Crop growth and yield

  Plant height and culm length were higher in machine transplanting plots (Table 3). For each cultivation method, plant height, culm length, and panicle length did not differ significantly among the plots exposed to different irrigation regimes (Table 3). However, tiller numbers at heading stage in II plots were higher than plants in CI plots in both irrigation methods. Choi et al. (2004) also reported the tendency of increase in tiller number affected by water depth during sallow intermittent irrigation. Reduction in the number of tiller under the CI regime was mainly attributed to less oxygen supply that inhibits tillering and growth of tiller buds.

Table 3. Comparison of plant height and tiller number at heading stage, and culm and panicle length at ripening stage as affected by irrigation methods in rice paddy field.

  Milled rice yield in machine transplanting plots showed more milled rice yield than wet-hill-seeding (Table 4). Among the yield component, spikelet number per panicle was thought to be the major factor for the yield difference. CI and II plots for each cultivation method were not significantly different in milled rice yield, but the yield from II showed 1 ~ 2% lower than that from the CI plots. Panicle number, spikelet number per panicle, ripened grain ratio, and 1,000-grain weight from CI and II plots in each cultivation method showed no significant differences.

Table 4. Effect of intermittent irrigation on grain yield and yield components of different cultivation methods.

  Reduction in milled rice yield in the present experiment is relatively less than the number of intermittent irrigation experiments that reviewed by Bouman and Tuong (2001). Grain yield normally decreased by 0 ~ 12% when the soil is kept just at saturation, whereas yield reductions of 10 ~ 40% occur when soil water potentials at 10 ~ 20 cm depth are allowed to reach −10 to − 30 kPa before re-applying water. Lu et al. (2000) and Choi et al. (2006) reported that the panicle number and spikelet number per panicle were significantly decreased when soil water potential drops below −10 kPa. These significant differences caused grain yield decreasing and the results imply that the irrigation regimes affect on all reproductive stages of the crop growth. So the duration of drainage or re-watering timing is important to avoid water stress in intermittent irrigation.

Milled rice quality

  Table 5 shows the head rice quality as affected by irrigation regimes. Head rice ratio, protein and amylose content in machine transplanting plots showed no significant difference from wet-hill-seeding. However, a little higher ratio of head rice in machine transplanting plots than wethill- seeding was resulted from the significant lower ratio of broken rice. The head rice ratio in the CI and II plots for each cultivation method were not significantly different. Chalky rice from CI plots in machine transplanting showed higher than that in II plots, however, II plots showed contrary results in wet-hill-seedling plots. Chalky rice is occurred when grains are exposed to high temperatures during development (Yamakawa et al., 2007) and less tiller number is seemed to reduce chalky grain in deep irrigation system (Hayashi et al., 2011). To understand different effect of irrigation regimes on chalky rice, it is supposed to check the weather condition and plant growth status together. Protein and amylose content showed no significant differences between CI and II. Above results were similar to the report from Zhang et al. (2009) that post-anthesis AWD regime applied during grain filling of rice can increase milled rice yield and quality by enhancing the grain-filling rate and grain weight of later flowering inferior spikelets.

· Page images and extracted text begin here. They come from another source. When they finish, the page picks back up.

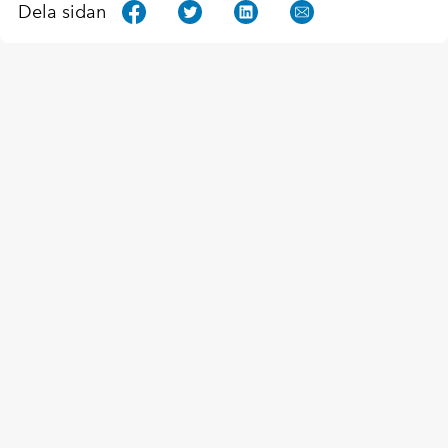
Dela sidan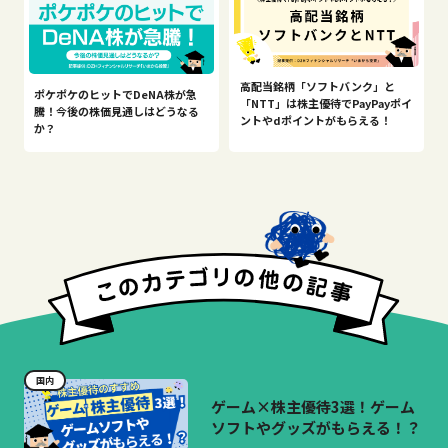
高配当銘柄「ソフトバンク」と
ポケポケのヒットでDeNA株が急
「NTT」は株主優待でPayPayポイ
騰！今後の株価見通しはどうなる
ントやdポイントがもらえる！
か？
国内
ゲーム×株主優待3選！ゲーム
ソフトやグッズがもらえる！？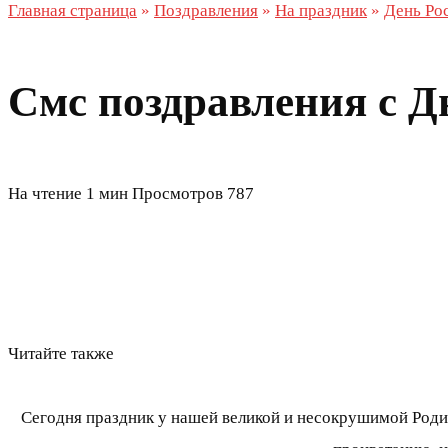
Главная страница
»
Поздравления
»
На праздник
»
День Ро
Смс поздравления с Д
На чтение
1 мин
Просмотров
787
Читайте также
Сегодня праздник у нашей великой и несокрушимой Родин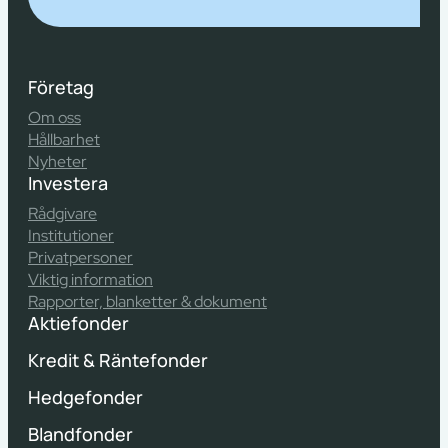
Företag
Om oss
Hållbarhet
Nyheter
Investera
Rådgivare
Institutioner
Privatpersoner
Viktig information
Rapporter, blanketter & dokument
Aktiefonder
Kredit & Räntefonder
Hedgefonder
Blandfonder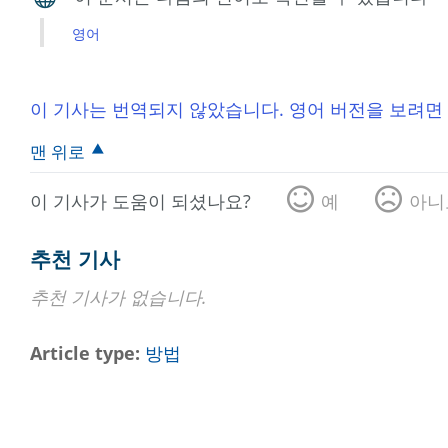
영어
이 기사는 번역되지 않았습니다. 영어 버전을 보려면
맨 위로
이 기사가 도움이 되셨나요?
예
아니
추천 기사
추천 기사가 없습니다.
Article type
방법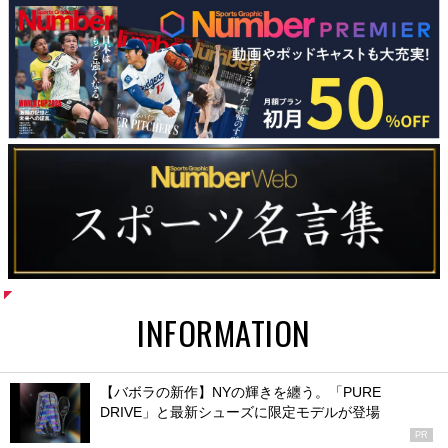
INFORMATION
【バボラの新作】NYの輝きを纏う。「PURE
DRIVE」と最新シューズに限定モデルが登場
PR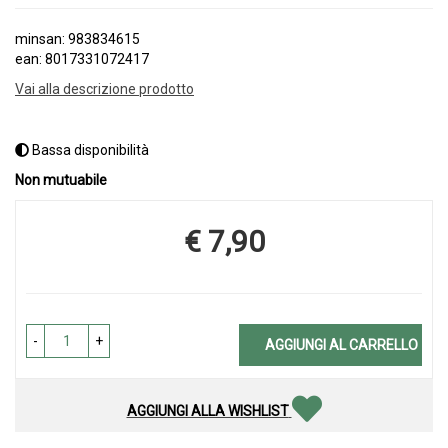
minsan: 983834615
ean: 8017331072417
Vai alla descrizione prodotto
Bassa disponibilità
Non mutuabile
€ 7,90
Prezzo
-
+
AGGIUNGI AL CARRELLO
AGGIUNGI ALLA WISHLIST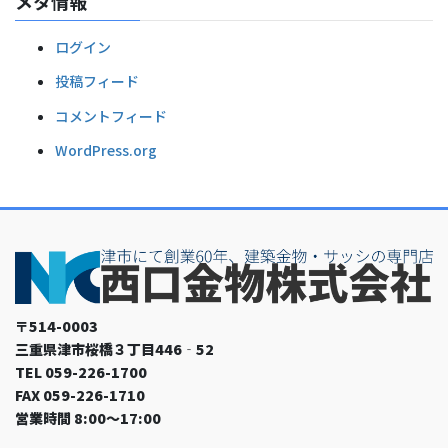
メタ情報
ログイン
投稿フィード
コメントフィード
WordPress.org
〒514-0003
三重県津市桜橋３丁目446‐52
TEL 059-226-1700
FAX 059-226-1710
営業時間 8:00～17:00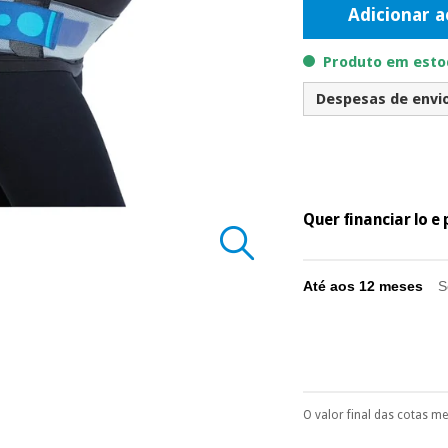
Adicionar a
Produto em estoq
Despesas de envio 
Quer financiar lo 
Até aos 12 meses
S
O valor final das cotas m
Pode escolhê-lo no 
Só precisará do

Table 5. Effect of intermittent irrigation on physicochemical characteristics of milled rice of different cultivation methods.

  In conclusion, intermittent irrigation could save water input and increase water productivity without any significant negative impacts on rice growth, milled rice yields and quality. The intermittent irrigation practice is thought to be appropriate water management technique in watershort and even in abundant or adequate regions.